Benvenuti nella nostra scuola se … vi
interessano questi temi e questo tipo di formazione!
Il modo di
dire “ se se ne parla vuol dire che esiste” calza a pennello
su quello che sta succedendo intorno alla scuola di politica
che l’Ufficio Pastorale Sociale e il laboratorio culturale
“Pensare Politicamente” hanno organizzato a Gravina. Su di
essa si sta dicendo di tutto, che è di parte, che vuole far
nascere un nuovo soggetto politico, ecc.. Proprio per
sgombrare il campo da queste nuvole nere, che abbiamo
pensato, come organizzatori della scuola, di dare voce al
padre delle diverse scuole di politica presenti e nascenti
nella nostra regione, al direttore scientifico don Rocco
D’Ambrosio.
Don
rocco, nella prima giornata di presentazione del 2° anno
della scuola di Gravina hai detto che essa ti ha sorpreso
per il numero degli alunni e per i suoi contenuti, che cosa
volevi dire?
Mi
riferivo al fatto che la partecipazione è stata non solo
numerosa ma anche convinta. E’ questo un ottimo segno: vuol
dire che, nonostante la crisi della politica, c’è chi è
disposto ancora a dedicare tempo alla formazione. Sono
convinto che L’attuale disastro morale e culturale
dell’Italia viene da lontano; a mio avviso dalla fine degli
anni ’70. Sono gli anni in cui i maggiori partiti, DC e PCI,
non formano più sistematicamente i loro dirigenti; sono gli
anni dello smarrimento dei cattolici dopo la scomparsa di
Moro e di Paolo VI (e poi, per il PCI, di Berlinguer); sono
gli anni in cui i partiti iniziano ad occupare in maniera
pervasiva e globale tutti il luoghi del potere
(partitocrazia); sono gli anni in cui, per una errata
interpretazione del Vaticano II le comunità spesso si
rifugiano in forme di spiritualismo e disimpegno sociale e
politico; sono gli anni in cui la mafia rafforza il suo
legame con la politica a tutti i livelli. Forse si è
riflettuto poco sulla crisi culturale, di cui la situazione
scolastica e universitaria rappresenta solo l’aspetto più
evidente. In genere si studia poco e male. La scuola vuole
aiutare a riflettere e formarsi. Non altro. Alle teste semi
vuote prodotte dalla scuola e dall’università, passando per
famiglie poco formate, subentra la televisione che finisce
di riempirle con calcio, veline e reality a tutto spiano.

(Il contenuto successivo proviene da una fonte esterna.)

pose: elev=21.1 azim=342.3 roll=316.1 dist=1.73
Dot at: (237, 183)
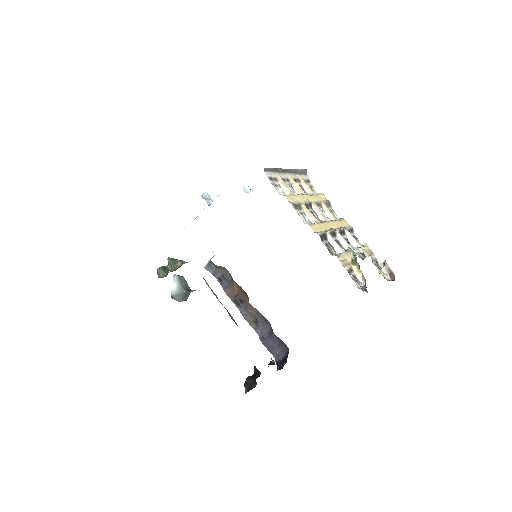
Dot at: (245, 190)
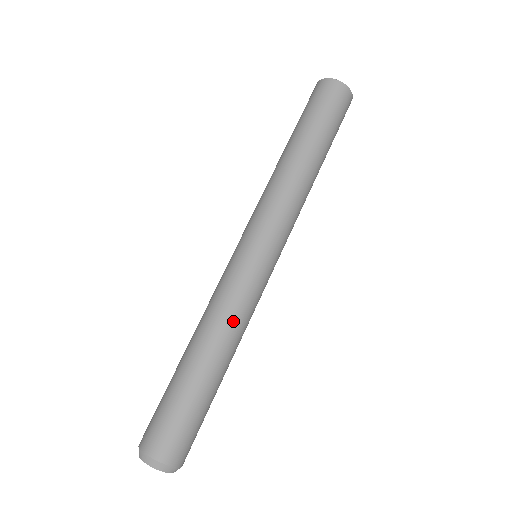
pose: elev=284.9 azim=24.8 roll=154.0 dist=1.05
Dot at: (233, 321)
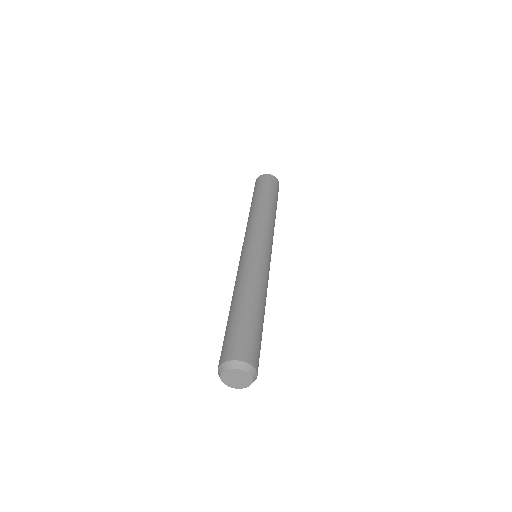
Dot at: (256, 278)
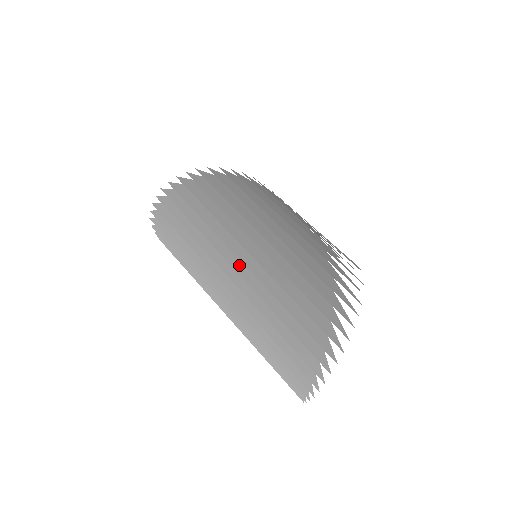
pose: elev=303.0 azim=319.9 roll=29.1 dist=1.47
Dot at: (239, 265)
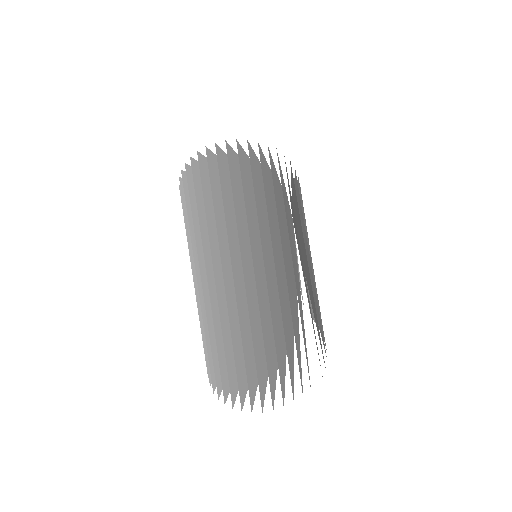
Dot at: (268, 269)
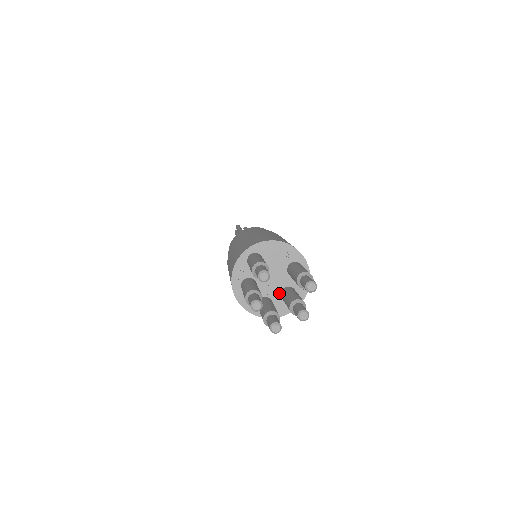
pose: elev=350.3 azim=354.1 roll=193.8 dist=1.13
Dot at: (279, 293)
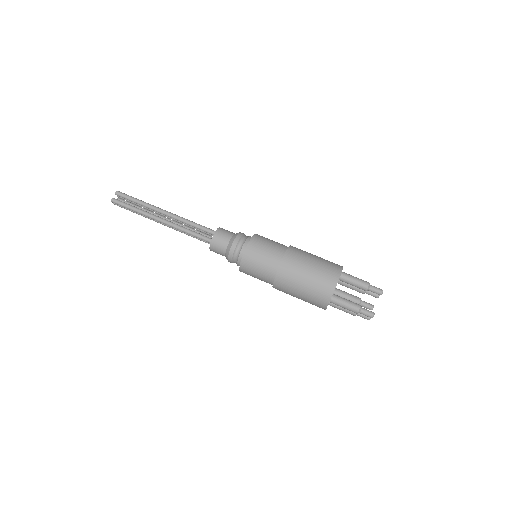
Dot at: occluded
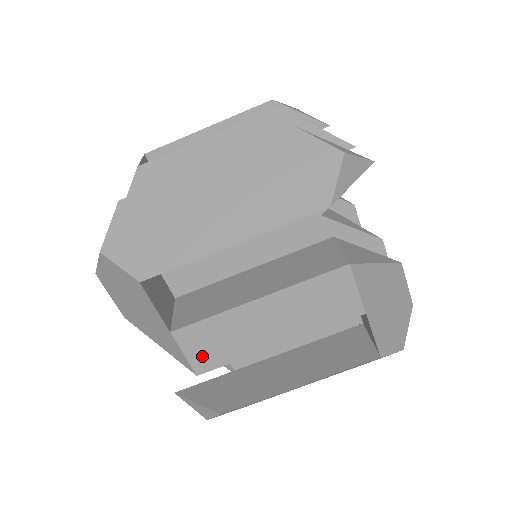
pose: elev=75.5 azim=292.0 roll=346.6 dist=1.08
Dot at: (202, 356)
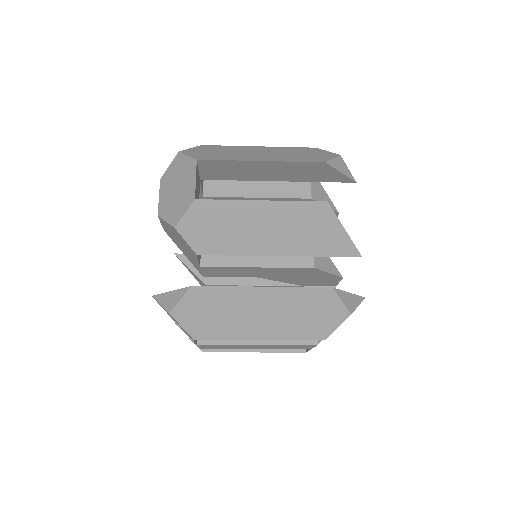
Dot at: (209, 347)
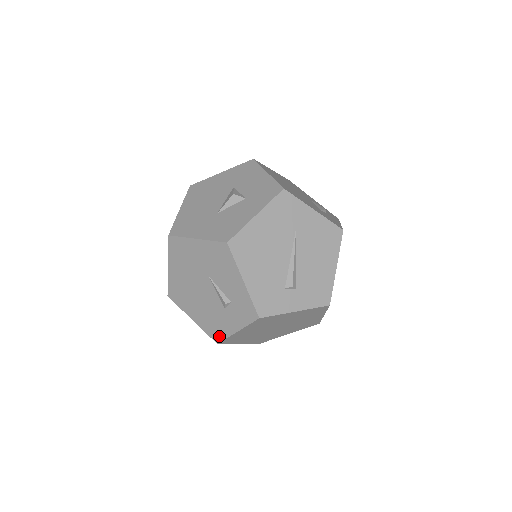
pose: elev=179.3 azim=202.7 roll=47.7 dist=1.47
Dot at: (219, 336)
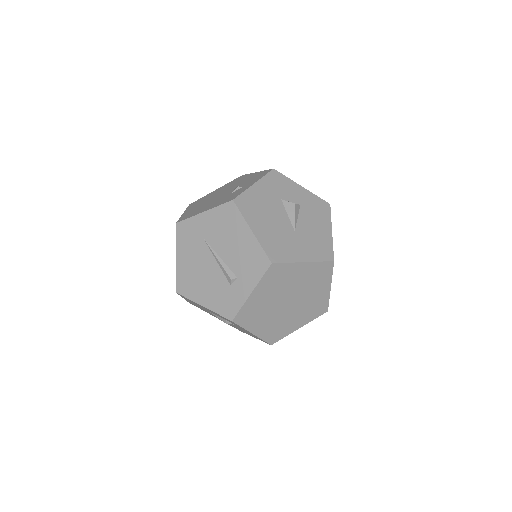
Dot at: occluded
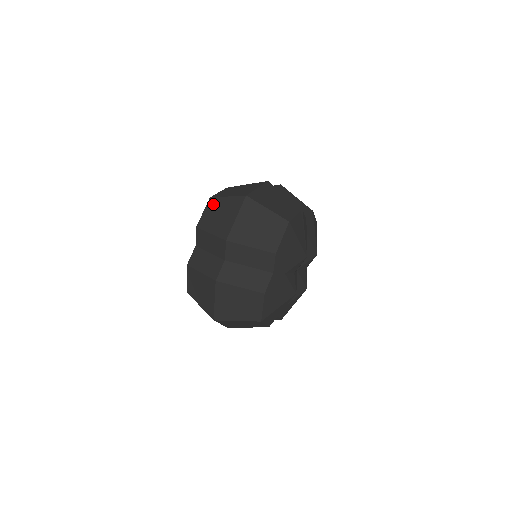
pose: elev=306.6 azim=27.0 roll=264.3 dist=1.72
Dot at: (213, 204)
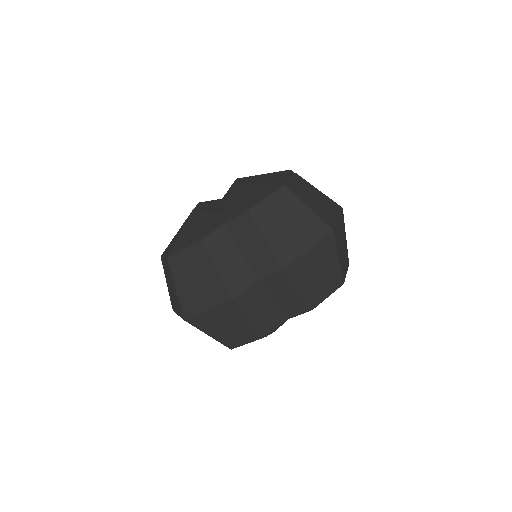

Consegue poi che i cittadini italiani trattano la politica e
i più seri problemi sociali e politici come il tifo da
stadio, quando non li trattano come occasione per
arricchirsi. In un popolo a cui è stata rubata la tradizione
culturale, specie in termini socio-politici, non sorprende
affatto che la demagogia, le menzogne e le mistificazioni
trovino accoglienza più di quello che si crede. La politica
dello spettacolo e/o degli interessi ha spesso la meglio
perché mancano strumenti per distinguere un onesto e
competente politico da un demagogo venditore di frottole.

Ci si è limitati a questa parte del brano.